Places you can’t get tomatoes include fast-food restaurants. Signs on McDonalds’ doors say they aren’t selling them. Taco Bell isn’t either. Neither is LongHorn Steakhouse in Hickory, Gwen Deal said Friday at the Valdese farmers market.

She said, “I come here every week for tomatoes and beets.”

She was out of luck on the tomatoes in Valdese. David McKinney and his wife, Alda, bought the last ones.

The McKinneys craved cheeseburgers for supper and knew they probably couldn’t get them like they like them — with tomatoes — at a restaurant.

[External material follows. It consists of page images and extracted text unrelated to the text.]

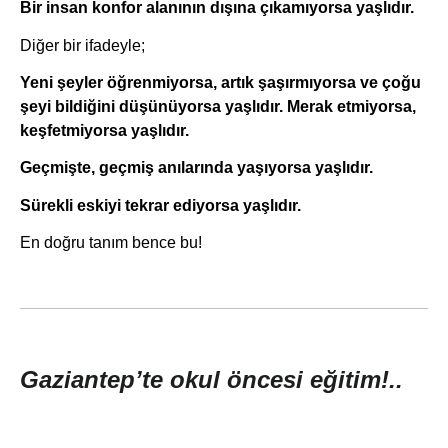
Bir insan konfor alanının dışına çıkamıyorsa yaşlıdır.
Diğer bir ifadeyle;
Yeni şeyler öğrenmiyorsa, artık şaşırmıyorsa ve çoğu
şeyi bildiğini düşünüyorsa yaşlıdır. Merak etmiyorsa,
keşfetmiyorsa yaşlıdır.
Geçmişte, geçmiş anılarında yaşıyorsa yaşlıdır.
Sürekli eskiyi tekrar ediyorsa yaşlıdır.
En doğru tanım bence bu!
Gaziantep’te okul öncesi eğitim!..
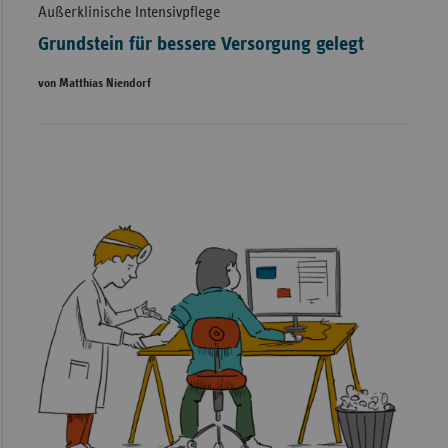
Außerklinische Intensivpflege
Grundstein für bessere Versorgung gelegt
von Matthias Niendorf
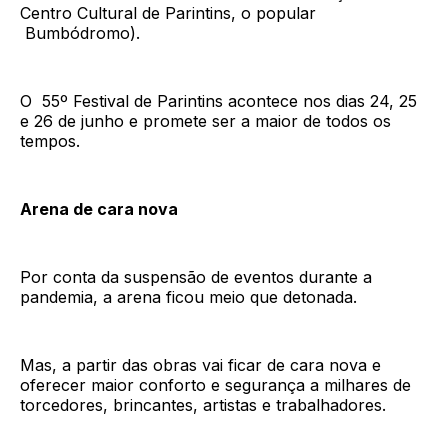
Centro Cultural de Parintins, o popular
Bumbódromo).
O 55º Festival de Parintins acontece nos dias 24, 25
e 26 de junho e promete ser a maior de todos os
tempos.
Arena de cara nova
Por conta da suspensão de eventos durante a
pandemia, a arena ficou meio que detonada.
Mas, a partir das obras vai ficar de cara nova e
oferecer maior conforto e segurança a milhares de
torcedores, brincantes, artistas e trabalhadores.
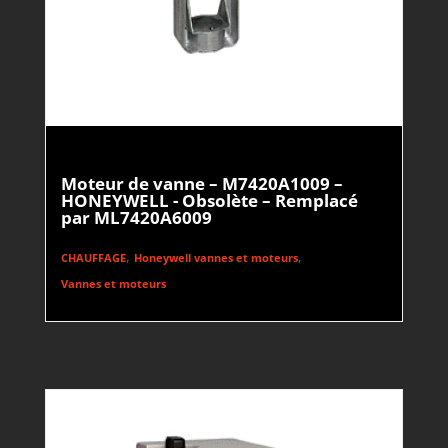
Moteur de vanne – M7420A1009 –
HONEYWELL - Obsolète – Remplacé
par ML7420A6009
,
,
CHAUFFAGE
Honeywell vannes et moteurs
Vannes et moteurs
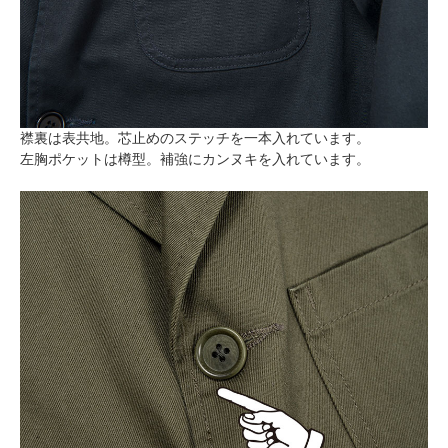
襟裏は表共地。芯止めのステッチを一本入れています。
左胸ポケットは樽型。補強にカンヌキを入れています。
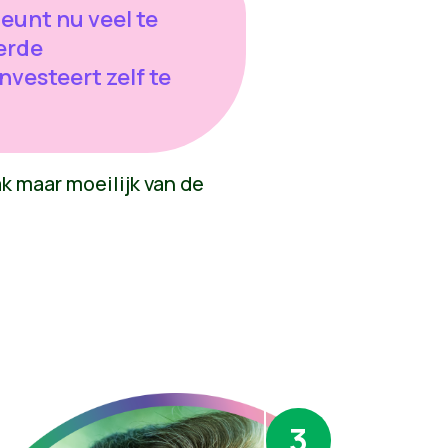
eunt nu veel te
erde
vesteert zelf te
k maar moeilijk van de
3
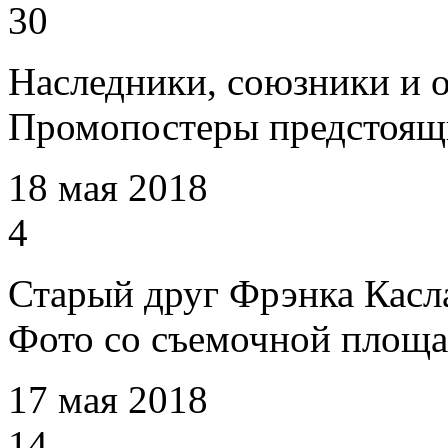
30
Наследники, союзники и 
Промопостеры предстоящ
18 мая 2018
4
Старый друг Фрэнка Касл
Фото со съемочной площа
17 мая 2018
14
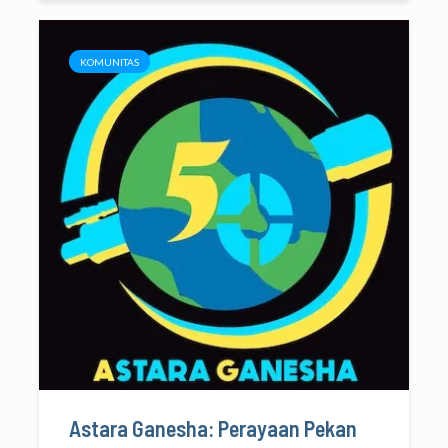
KOMUNITAS
Astara Ganesha: Perayaan Pekan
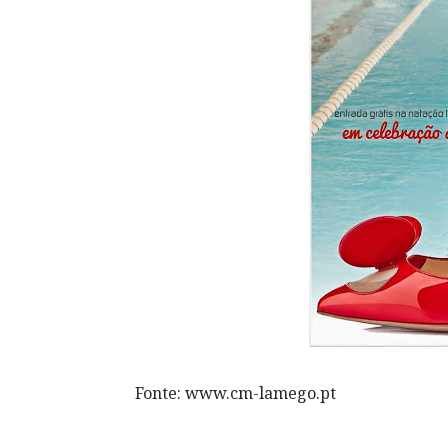
Fonte: www.cm-lamego.pt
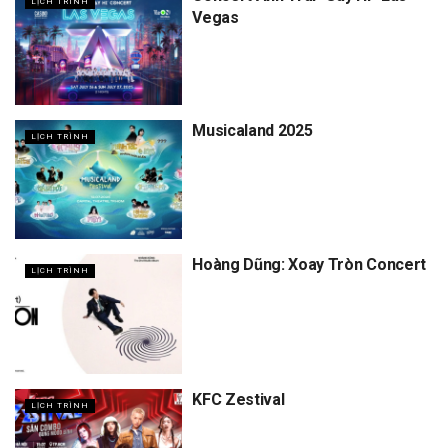
LỊCH TRÌNH
Vegas
Musicaland 2025
LỊCH TRÌNH
Hoàng Dũng: Xoay Tròn Concert
LỊCH TRÌNH
KFC Zestival
LỊCH TRÌNH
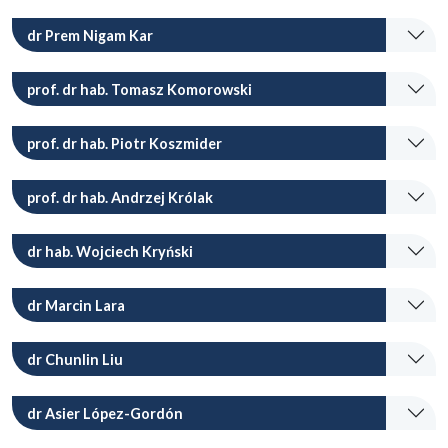
dr Prem Nigam Kar
prof. dr hab. Tomasz Komorowski
prof. dr hab. Piotr Koszmider
prof. dr hab. Andrzej Królak
dr hab. Wojciech Kryński
dr Marcin Lara
dr Chunlin Liu
dr Asier López-Gordón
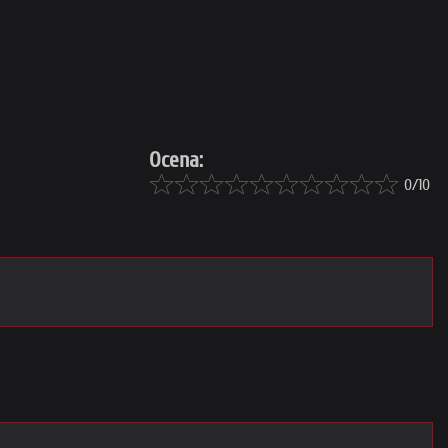
Ocena:
0/10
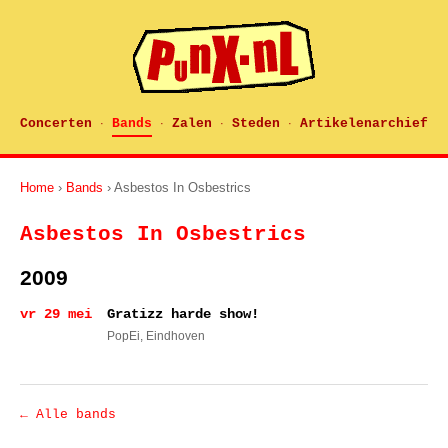
Concerten
Bands
Zalen
Steden
Artikelenarchief
·
·
·
·
Home
›
Bands
› Asbestos In Osbestrics
Asbestos In Osbestrics
2009
vr 29 mei
Gratizz harde show!
PopEi
, Eindhoven
← Alle bands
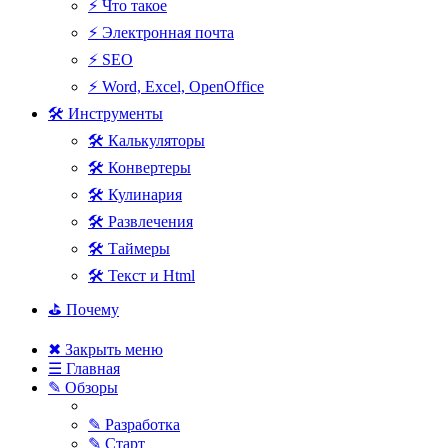
⚡ Что такое
⚡ Электронная почта
⚡ SEO
⚡ Word, Excel, OpenOffice
🛠 Инструменты
🛠 Калькуляторы
🛠 Конвертеры
🛠 Кулинария
🛠 Развлечения
🛠 Таймеры
🛠 Текст и Html
⛳ Почему
✖ Закрыть меню
☰ Главная
✎ Обзоры
✎ Разработка
✎ Старт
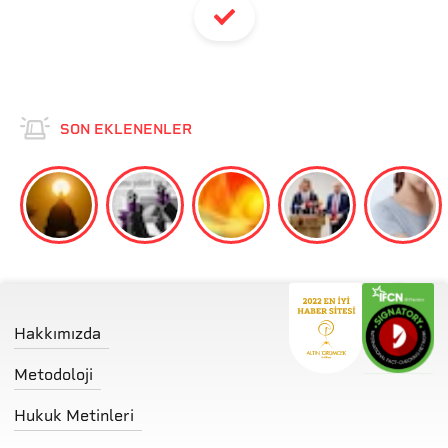
SON EKLENENLER
Hakkımızda
Metodoloji
Hukuk Metinleri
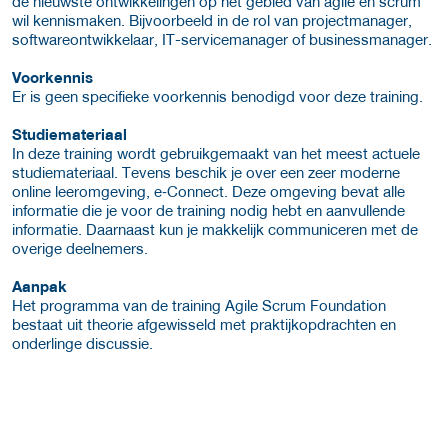
de nieuwste ontwikkelingen op het gebied van agile en scrum
wil kennismaken. Bijvoorbeeld in de rol van projectmanager,
softwareontwikkelaar, IT-servicemanager of businessmanager.
Voorkennis
Er is geen specifieke voorkennis benodigd voor deze training.
Studiemateriaal
In deze training wordt gebruikgemaakt van het meest actuele
studiemateriaal. Tevens beschik je over een zeer moderne
online leeromgeving, e‑Connect. Deze omgeving bevat alle
informatie die je voor de training nodig hebt en aanvullende
informatie. Daarnaast kun je makkelijk communiceren met de
overige deelnemers.
Aanpak
Het programma van de training Agile Scrum Foundation
bestaat uit theorie afgewisseld met praktijkopdrachten en
onderlinge discussie.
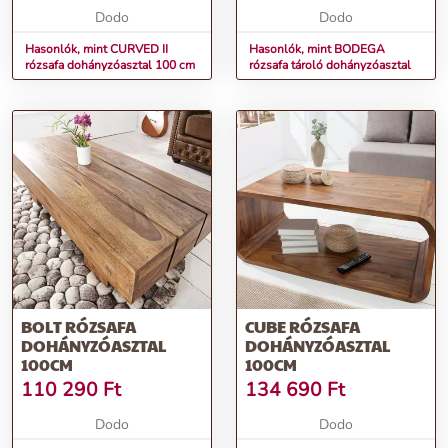
Dodo
Dodo
Hasonlók, mint CURVED II
Hasonlók, mint BODEGA
rózsafa dohányzóasztal 100 cm
rózsafa tároló dohányzóasztal
BOLT RÓZSAFA
CUBE RÓZSAFA
DOHÁNYZÓASZTAL
DOHÁNYZÓASZTAL
100CM
100CM
110 290
Ft
134 690
Ft
Dodo
Dodo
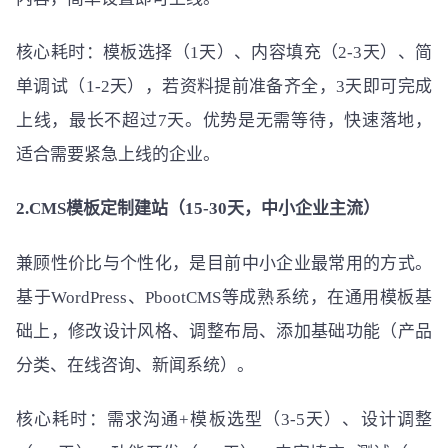
核心耗时：模板选择（1天）、内容填充（2-3天）、简
单调试（1-2天），若资料提前准备齐全，3天即可完成
上线，最长不超过7天。优势是无需等待，快速落地，
适合需要紧急上线的企业。
2.CMS模板定制建站（15-30天，中小企业主流）
兼顾性价比与个性化，是目前中小企业最常用的方式。
基于WordPress、PbootCMS等成熟系统，在通用模板基
础上，修改设计风格、调整布局、添加基础功能（产品
分类、在线咨询、新闻系统）。
核心耗时：需求沟通+模板选型（3-5天）、设计调整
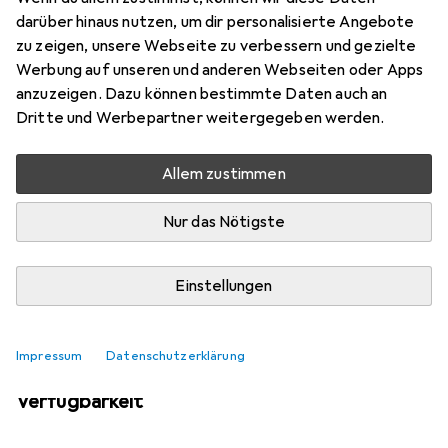
Mehr von Hestra
darüber hinaus nutzen, um dir personalisierte Angebote
zu zeigen, unsere Webseite zu verbessern und gezielte
Werbung auf unseren und anderen Webseiten oder Apps
Aktuell nicht lieferbar
anzuzeigen. Dazu können bestimmte Daten auch an
Dritte und Werbepartner weitergegeben werden.
Benachrichtigen, wenn lieferbar
Allem zustimmen
Vergleichen
Merken
Nur das Nötigste
i
Kostenloser Versand ab 30,–
Einstellungen
Impressum
Datenschutzerklärung
Ähnliche Produkte mit besserer
Verfügbarkeit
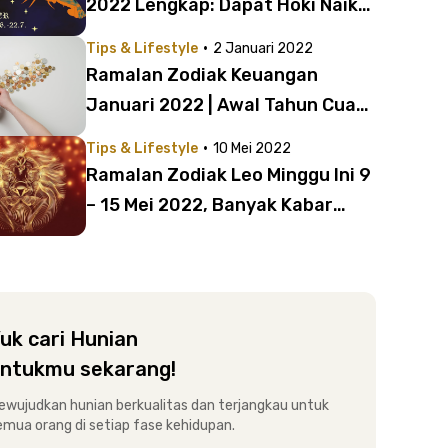
2022 Lengkap: Dapat Hoki Naik
Jabatan?
·
Tips & Lifestyle
2 Januari 2022
Ramalan Zodiak Keuangan
Januari 2022 | Awal Tahun Cuan
buat 7 Zodiak Ini!
·
Tips & Lifestyle
10 Mei 2022
Ramalan Zodiak Leo Minggu Ini 9
– 15 Mei 2022, Banyak Kabar
Baik!
uk cari Hunian
ntukmu sekarang!
ewujudkan hunian berkualitas dan terjangkau untuk
emua orang di setiap fase kehidupan.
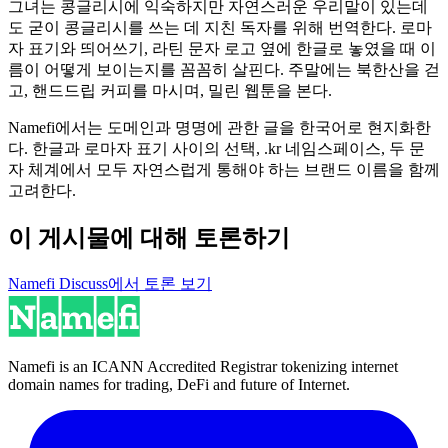
그녀는 콩글리시에 익숙하지만 자연스러운 우리말이 있는데
도 굳이 콩글리시를 쓰는 데 지친 독자를 위해 번역한다. 로마
자 표기와 띄어쓰기, 라틴 문자 로고 옆에 한글로 놓였을 때 이
름이 어떻게 보이는지를 꼼꼼히 살핀다. 주말에는 북한산을 걷
고, 핸드드립 커피를 마시며, 밀린 웹툰을 본다.
Namefi에서는 도메인과 명명에 관한 글을 한국어로 현지화한
다. 한글과 로마자 표기 사이의 선택, .kr 네임스페이스, 두 문
자 체계에서 모두 자연스럽게 통해야 하는 브랜드 이름을 함께
고려한다.
이 게시물에 대해 토론하기
Namefi Discuss에서 토론 보기
Namefi is an ICANN Accredited Registrar tokenizing internet
domain names for trading, DeFi and future of Internet.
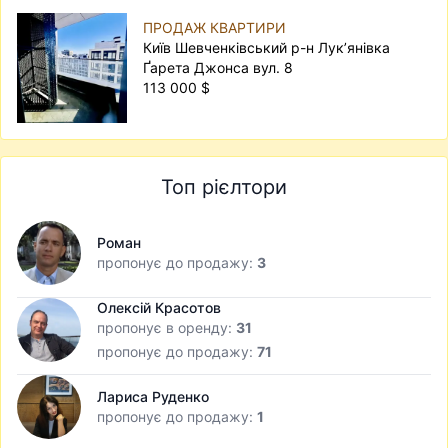
ПРОДАЖ КВАРТИРИ
Київ Шевченківський р-н Лук’янівка
Ґарета Джонса вул. 8
113 000 $
Топ рієлтори
Роман
пропонує до продажу:
3
Олексій Красотов
пропонує в оренду:
31
пропонує до продажу:
71
Лариса Руденко
пропонує до продажу:
1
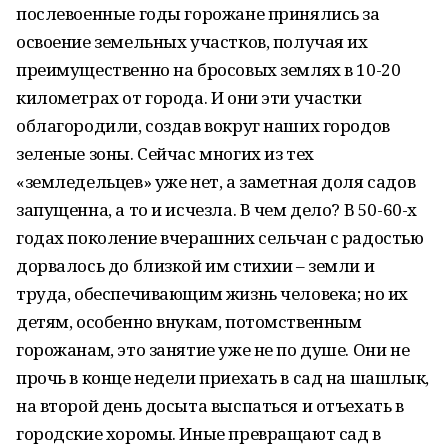
послевоенные годы горожане принялись за
освоение земельных участков, получая их
преимущественно на бросовых землях в 10-20
километрах от города. И они эти участки
облагородили, создав вокруг наших городов
зеленые зоны. Сейчас многих из тех
«земледельцев» уже нет, а заметная доля садов
запущенна, а то и исчезла. В чем дело? В 50-60-х
годах поколение вчерашних сельчан с радостью
дорвалось до близкой им стихии – земли и
труда, обеспечивающим жизнь человека; но их
детям, особенно внукам, потомственным
горожанам, это занятие уже не по душе. Они не
прочь в конце недели приехать в сад на шашлык,
на второй день досыта выспаться и отъехать в
городские хоромы. Иные превращают сад в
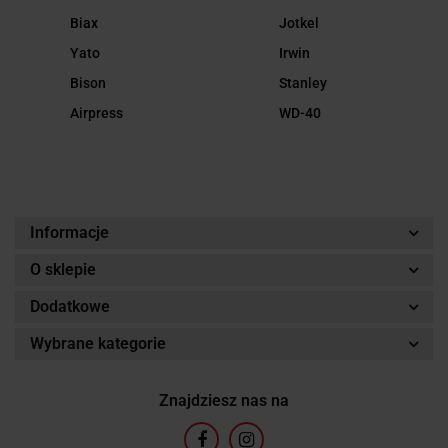
Biax
Jotkel
Yato
Irwin
Bison
Stanley
Airpress
WD-40
Informacje
O sklepie
Dodatkowe
Wybrane kategorie
Znajdziesz nas na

They ate at home Friday night with the assurance their tomatoes were safe.

They bought the tomatoes from Digh, who sold produce out of his van on Friday.

Digh doesn’t grow his own produce anymore — his arthritis is too bad.

He bought his tomatoes for Friday from a South Carolina farmer and sold all 20 in the first hour of business.

On the FDA’s do-not-eat list are raw red plum, red Roma and red round tomatoes grown outside specific states or countries the FDA cleared because they were not harvesting when the outbreak began or were not selling their tomatoes in places where people got sick.

Grape tomatoes, cherry tomatoes and tomatoes sold with the vine still attached are safe. That is not because there is anything biologically safer about those with a vine, but because the sick people assured investigators those aren’t the kinds of tomato they ate.

While folks who planted their own tomatoes at home ?like the McKinneys and Crowe ? wait for the fruit to ripen for plucking, they can rely on produce stores and stands that know where their tomatoes were grown.

If you do not go to the store armed with a list of safe sources, or if a store or restaurant manager cannot assure you their tomatoes came from safe regions, the FDA’s food safety chief, Dr. David Acheson has this advice: “If you don’t know, don’t take the risk.”

The Associated Press contributed to this story.

The FDA is directing consumers to its Web site — www.fda.gov — for updated lists of the safe regions.